Rapidly Accelerating Oil Price Gains

May 20, 2008

The first forecast I ever heard that oil prices would climb above $100 was made by T. Boone Pickens when prices were only about half that high. Today’s new prediction by him that we’ll see oil at $150/barrel later this year doesn’t sound so non-sensible after seeing that earlier projection come true. Rising costs for energy and other raw materials have been superimposed upon a world economy already trying to cope with a huge reassessment of risk in global credit markets and have in fact supplanted the subprime mortgage crisis as the source of greatest downside risk to growth in the future. The price of oil on August 9, 2007 when the credit crunch began looked high at $71.59/barrel but in fact was 6.2% lower than a year earlier. In the first half of 2007, oil prices had averaged 8.3% less than in the first half of 2006. By 4Q07, oil prices had risen to 50.7% above the mean level in 4Q06. On-year oil price growth continued to climb in 2008 to 67.5% in the first quarter and 76.6% in April. So far this month, they are 95.2% greater than the average price in May 1-20, 2007. A new record of $129.46 was touched today in the wake Pickens’ forecast. These levels easily represent historical peaks in inflation-adjusted terms as well.

Reduced energy dependence enabled the global economy to cope very well with rising oil prices from the mean of $26.08/bbl in 2002 to last year’s average of $72.44. It helped too in this period that oil prices were extremely volatile both upward and downward. For example, oil slumped from a then-record high of $78.40 in July 2006 back to $49.90 six months later. Such retracements lent an element of impermanence to the elevation that is not sensed in the latest relentless upleg of oil costs. The suddenness of the rise in oil since last August and the extremely high levels that now prevail will depress economic growth more visibly than their climb from $30 to $80 did.

Central banks cannot offset this new growth risk the way they counter-punched the credit crisis. U.S. interest rates are much lower now than back in August. Also, higher raw material costs pose the biggest threat in 25 years to hard-won low inflation expectations. Today, Germany reported a 0.9% jump in its April PPI, which also increased 7.6% saar over the first third of this year.
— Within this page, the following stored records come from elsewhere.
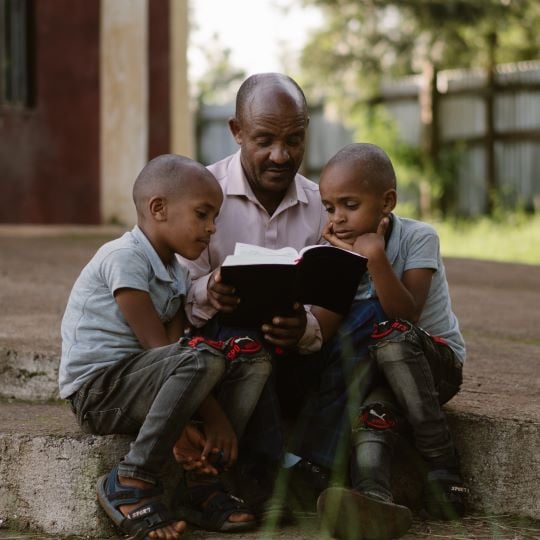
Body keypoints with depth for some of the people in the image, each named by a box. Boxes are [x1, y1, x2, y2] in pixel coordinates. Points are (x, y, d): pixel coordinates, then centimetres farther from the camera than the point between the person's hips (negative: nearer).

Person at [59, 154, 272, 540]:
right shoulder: (124, 258, -15)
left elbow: (171, 353, 1)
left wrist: (185, 423, -17)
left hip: (141, 383, 9)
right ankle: (131, 483, -22)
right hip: (97, 390, -9)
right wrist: (213, 414, -18)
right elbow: (156, 345, -18)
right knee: (202, 358, -33)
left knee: (252, 360, -5)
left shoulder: (177, 275, 13)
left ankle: (203, 481, -7)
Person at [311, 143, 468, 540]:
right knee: (372, 410, -32)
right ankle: (373, 499, -63)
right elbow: (320, 337, -10)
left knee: (390, 335, -34)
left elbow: (405, 318, -24)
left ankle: (443, 467, -29)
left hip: (434, 361, -2)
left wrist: (375, 257, -32)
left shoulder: (418, 238, -10)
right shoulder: (337, 251, 1)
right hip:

A few hours later, the United States announced that its PPI that same month rose just 0.2%, but the year-to-date advance at a seasonally adjusted annual rate was even slightly above Germany’s pace. Moreover, core U.S. PPI inflation rose 0.4% m/m and to 3.0% y/y from 2.7% in March and 2.4% in February. Worst of all, U.S. producer price strains are significantly greater at the intermediate (+0.9% m/m and 10.5% y/y) and crude levels (+3.2% m/m and +34.3% y/y). The worst part of the bulge in U.S. inflation lies still ahead, and the story is the same in many other economies, too.